The formation of cultural associations has long been a crucial way in which immigrant communities have maintained and fostered cultural traditions in their new homeland. The first documented appearance of Scottish societies in Victoria occurred after the discovery of gold: the Comunn na Feinne in Geelong (1856), the Highland Society of Maryborough (1857), the Caledonian Society of Victoria (1858, reconstituted in 1884 as the Caledonian Society of Melbourne), and the Caledonian Societies of Ballarat (1858) and Bendigo (1859). These associations organised a variety of activities, including aid for ill or widowed Scots, social gatherings, sporting meets and concerts.
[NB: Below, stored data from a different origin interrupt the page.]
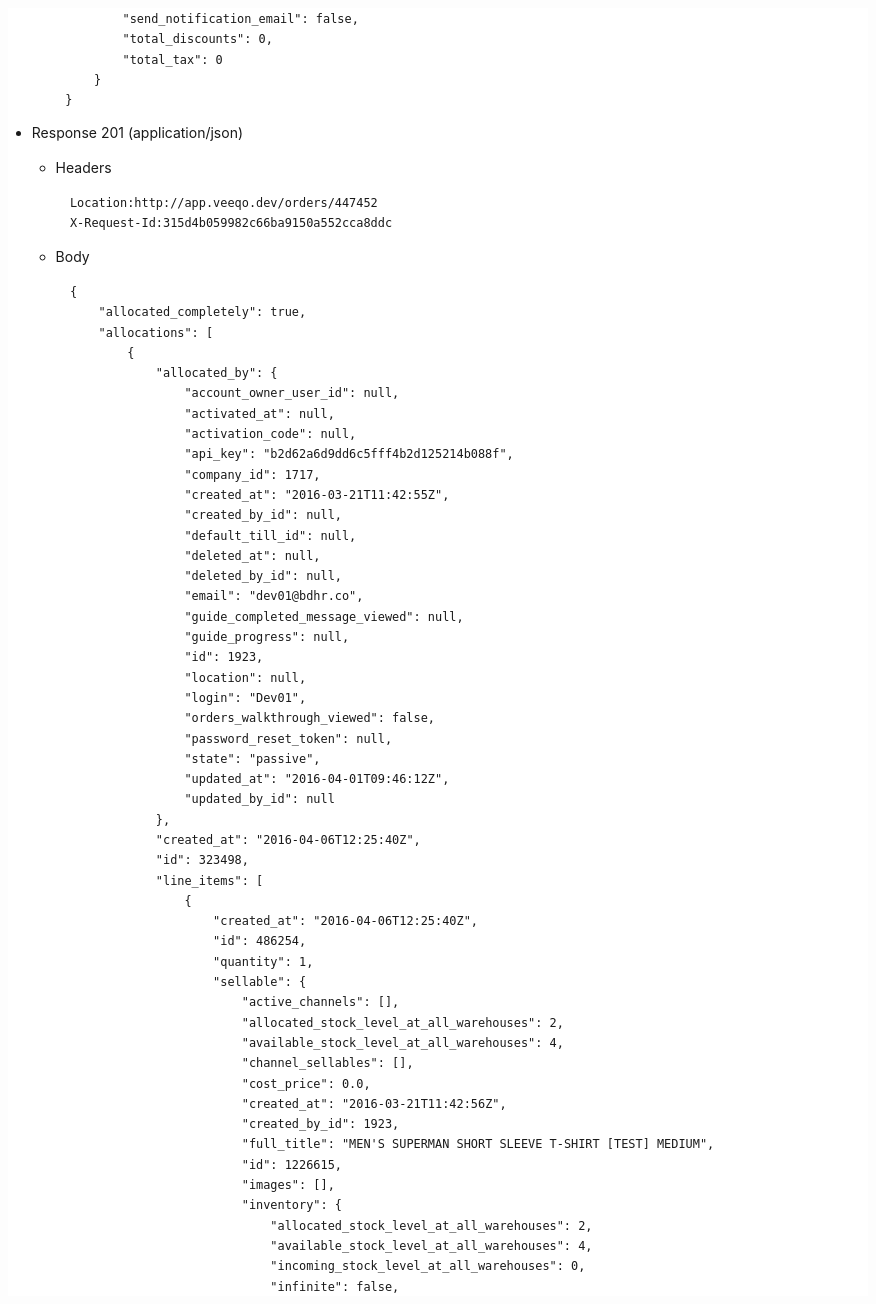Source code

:                     "send_notification_email": false,
                    "total_discounts": 0,
                    "total_tax": 0
                }
            }


+ Response 201 (application/json)

    + Headers

            Location:http://app.veeqo.dev/orders/447452
            X-Request-Id:315d4b059982c66ba9150a552cca8ddc

    + Body

            {
                "allocated_completely": true,
                "allocations": [
                    {
                        "allocated_by": {
                            "account_owner_user_id": null,
                            "activated_at": null,
                            "activation_code": null,
                            "api_key": "b2d62a6d9dd6c5fff4b2d125214b088f",
                            "company_id": 1717,
                            "created_at": "2016-03-21T11:42:55Z",
                            "created_by_id": null,
                            "default_till_id": null,
                            "deleted_at": null,
                            "deleted_by_id": null,
                            "email": "dev01@bdhr.co",
                            "guide_completed_message_viewed": null,
                            "guide_progress": null,
                            "id": 1923,
                            "location": null,
                            "login": "Dev01",
                            "orders_walkthrough_viewed": false,
                            "password_reset_token": null,
                            "state": "passive",
                            "updated_at": "2016-04-01T09:46:12Z",
                            "updated_by_id": null
                        },
                        "created_at": "2016-04-06T12:25:40Z",
                        "id": 323498,
                        "line_items": [
                            {
                                "created_at": "2016-04-06T12:25:40Z",
                                "id": 486254,
                                "quantity": 1,
                                "sellable": {
                                    "active_channels": [],
                                    "allocated_stock_level_at_all_warehouses": 2,
                                    "available_stock_level_at_all_warehouses": 4,
                                    "channel_sellables": [],
                                    "cost_price": 0.0,
                                    "created_at": "2016-03-21T11:42:56Z",
                                    "created_by_id": 1923,
                                    "full_title": "MEN'S SUPERMAN SHORT SLEEVE T-SHIRT [TEST] MEDIUM",
                                    "id": 1226615,
                                    "images": [],
                                    "inventory": {
                                        "allocated_stock_level_at_all_warehouses": 2,
                                        "available_stock_level_at_all_warehouses": 4,
                                        "incoming_stock_level_at_all_warehouses": 0,
                                        "infinite": false,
The Comunn na Feinne Society, also known as the Fingalian Society, was established in Geelong by Scottish Highlanders. Members would almost certainly have spoken Scottish Gaelic and membership may have been restricted to Highlanders and Gaelic speakers. The Society lasted from the 1850s to the 1940s and in its early years featured the traditional Highland game of 'shinty' (akin to the Irish game of 'hurling') at its New Year gatherings. Sport played an important role in this endeavour to preserve Scottish culture and Highland Games were held across Victoria, often with an open policy for entrants.
Museum Victoria holds a silver medal (NU 34518) that was awarded to the Secretary of the Scottish Comunn na Feinne Society of Geelong, Mr JS Mackay in 1877, in recognition of his services. The iconography of the medal is very interesting. The Society marks its Scottish-Australian identity by portraying a Scotsman alongside a traditional Aboriginal figure as supporters of its arms.
Cumming, Cliff (1996). 'Emigrant Scots and Indigenous Australians - Comunn na feinne Geelong, Australia and the Aborigines'. Scots and Aboriginal Culture Conference, Scottish Studies Spring Colloquium, University of Guelph, Guelph, Ontario, 1996.